While Song's easy-going performance holds the ground in the middle, his co-actor Kim Sang-Kyeong's performance effectively swings from one side to the other as a cop who is more reasonable than his peers but becomes slowly unhinged by frustration and helplessness. As Man-soo's volatile partner, Cho Yong-koo is pretty repulsive at times, but you feel a little sorry for him while appreciating some kind of poetic/karmic justice done to him in the end. Byeon Hee-bong is their ineffectual chief, Song Jae-ho is a sterner successor who also equally struggles with the case, and Ko Seo-hee is a policewoman whose intelligence deserves better than the way she is regarded by male cops.
The other supporting performers are believable as country people living during the 1980s, but special mention must go the three actors who play the prime suspects. As a mentally retarded character who turns out to be more crucial in the case, Park No-sik steals the show while evoking both pity and impatience from the audiences. Ryoo Tae-ho, who originally played all of three suspects in the stage play, is impressive as the second suspect with an understandable private perversion. The wild card of the film is Park Hae-ill, who gives a good "closed book" performance as a suspicious young man. All the circumstantial evidence points toward him -- but is it possible that he is just a defiant young man uncooperative with an intimidating cop?

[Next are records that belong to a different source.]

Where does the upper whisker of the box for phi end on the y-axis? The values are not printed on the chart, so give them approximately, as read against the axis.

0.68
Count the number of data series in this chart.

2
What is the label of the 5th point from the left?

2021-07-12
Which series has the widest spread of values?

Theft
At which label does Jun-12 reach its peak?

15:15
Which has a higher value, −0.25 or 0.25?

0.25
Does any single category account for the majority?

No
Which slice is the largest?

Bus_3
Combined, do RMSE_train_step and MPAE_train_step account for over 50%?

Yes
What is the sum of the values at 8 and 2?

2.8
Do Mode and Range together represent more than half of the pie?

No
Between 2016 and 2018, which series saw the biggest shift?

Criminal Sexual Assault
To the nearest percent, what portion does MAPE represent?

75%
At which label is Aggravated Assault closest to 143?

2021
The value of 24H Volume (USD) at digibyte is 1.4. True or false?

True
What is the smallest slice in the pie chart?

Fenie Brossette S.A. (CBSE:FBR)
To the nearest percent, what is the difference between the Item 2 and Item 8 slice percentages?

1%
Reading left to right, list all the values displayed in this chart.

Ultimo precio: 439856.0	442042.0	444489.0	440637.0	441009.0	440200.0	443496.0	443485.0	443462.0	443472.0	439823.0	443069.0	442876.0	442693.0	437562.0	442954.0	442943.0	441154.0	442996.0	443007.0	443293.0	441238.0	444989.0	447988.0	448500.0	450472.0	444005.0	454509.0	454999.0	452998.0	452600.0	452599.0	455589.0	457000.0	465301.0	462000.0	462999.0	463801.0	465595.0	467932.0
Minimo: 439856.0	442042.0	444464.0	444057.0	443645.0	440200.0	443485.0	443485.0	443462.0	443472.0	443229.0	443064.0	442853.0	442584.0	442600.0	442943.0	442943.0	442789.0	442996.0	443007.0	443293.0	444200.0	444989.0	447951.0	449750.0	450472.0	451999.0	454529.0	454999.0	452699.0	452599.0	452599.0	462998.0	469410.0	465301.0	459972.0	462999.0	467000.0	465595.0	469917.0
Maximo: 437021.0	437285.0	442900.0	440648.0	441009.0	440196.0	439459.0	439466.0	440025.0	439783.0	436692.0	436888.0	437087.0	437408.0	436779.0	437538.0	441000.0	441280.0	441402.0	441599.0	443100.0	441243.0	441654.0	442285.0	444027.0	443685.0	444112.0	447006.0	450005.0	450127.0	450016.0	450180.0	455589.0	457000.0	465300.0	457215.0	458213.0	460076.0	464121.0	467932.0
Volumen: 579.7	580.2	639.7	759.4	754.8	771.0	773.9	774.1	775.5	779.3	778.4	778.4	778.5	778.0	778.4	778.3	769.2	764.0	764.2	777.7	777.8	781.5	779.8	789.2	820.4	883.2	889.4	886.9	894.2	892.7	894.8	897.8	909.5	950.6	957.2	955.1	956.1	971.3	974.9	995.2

Though it was only his second work, "Memories of Murder" quickly put the director Bong Joon-ho in the list of the prominent South Korean filmmakers. The movie shows his talent in full command. The scenes are carefully planned and executed, and the storytelling is masterful in tuning the ratio of humor and suspense to engage us. Bong has made four films so far, and all of them are interesting works. His first movie, "Barking Dogs Never Bite" (2000), is a quirky black comedy which will make some dog owners cringe as much as, say, "A Fish Called Wanda" (1988). "The Host"(2006) is not your typical monster movie but an eclectic cross between B-monster movies and a dysfunctional family drama seasoned with sly political commentary. His latest work, "Mother" (2009) is another country thriller reminding us that there is still a dark corner in police stations where unpleasant things can happen.
Though it is freer than "Zodiac" because it is a fictional story with a real-life background, "Memories of Murder" finds its own satisfying way of finishing its story while being true to the case left unclosed. There is a "climax" scene, which is neither a resolution nor a conclusion. The characters have to recognize what cannot be changed, and another moment of frustration resonates in the darkness in front of them while one possible lead is walking away from them.
And then the movie moves to a seemingly unnecessary epilogue sequence which turns out to be one of the most haunting closing scenes in my memory. Time has passed, Hwaseong is more urbanized than before as one of the satellite cities surrounding Seoul, and one character coincidentally comes across one of the places in his memory. It feels sentimental at first, but, in the end, he and we are chillingly reminded that the memories of murder never leave him and others. And neither do the memories of that violent era.